Binding was tested using the ITC200 instrument (MicroCal) at 25°C, and the data were analysed using ORIGIN 7.0. All samples were placed in 50 mM HEPES, pH 7.5, 150 mM NaCl, and 1 mM MgCl2, with or without ADP. They were centrifuged and degassed before the measurements at 25°C. All injections were added at an interval of 150 sec to the sample solution in the cell with gentle stirring using a computer-controlled micro-syringe. After making corrections for dilution by subtracting the values for buffer alone, we analysed the data with a one-site binding model using ORIGIN 7.0.

Plasmids and reagents

The following antibodies were used in this study: mouse monoclonal Flag antibody (Sigma), rabbit anti-FAF1 (AbFrontier), rabbit anti-NMIIA antibody (BioLegend), mouse anti-RhoA (Abcam), mouse anti-p190B RhoGAP, mouse anti-β-catenin, mouse anti-γ-catenin, mouse-anti-N-cadherin (BD Bioscience), rabbit anti-MLC2, anti-PP-MLC2 (Cell Signaling Technology), rabbit anti-IQGAP1, mouse anti-actin, and anti-tubulin (Santa Cruz Biotechnology). Y-27632 (Y0503) was purchased from Sigma. GST-FAF1 WT, GST-FAF1 UAS-UBX, pFlag-CMV-2-FAF1 WT, pFlag-CMV-2-FAF1 (82–650), and pFlag-CMV-2-FAF1 (1–120) were prepared as previously described (Murshudov et al., 1997; Song et al., 2005). pFlag-CMV-2-FAF1 H160A was generated by cloning employing mutagenesis. All plasmid constructs were verified by DNA sequencing.

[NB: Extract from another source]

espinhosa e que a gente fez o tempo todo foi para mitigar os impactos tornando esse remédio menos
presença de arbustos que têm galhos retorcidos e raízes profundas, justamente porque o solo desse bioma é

Cell culture and transfection

HeLa cells were purchased from ATCC and cultured in Eagle's Minimum Essential Medium (EMEM) supplemented with 10% fetal bovine serum, 100 units/ml penicillin G and 100 μg/ml streptomycin at 37°C in a 5% CO2-containing humidified incubator. HEK293T cells were cultured in Dulbecco's modified Eagle's medium (DMEM) supplemented in the same manner mentioned above. For the transient overexpression of specific proteins, cells were transfected using LT-1 and analysed 24 h post-transfection. For gene silencing, FAF1 siRNAs were obtained from Dharmacon (ON-TARGETplus SMARTpool siRNA) and Bioneer. FAF1 siRNA #1 was obtained from Dharmacon (L-009106-00-0005), and FAF1 siRNA #2 (Cat No. 1049605) and control siRNA were from Bioneer. Cells were transfected with siRNAs using DharmaFECT1 following the manufacturer's protocol at a final concentration of 50 nM.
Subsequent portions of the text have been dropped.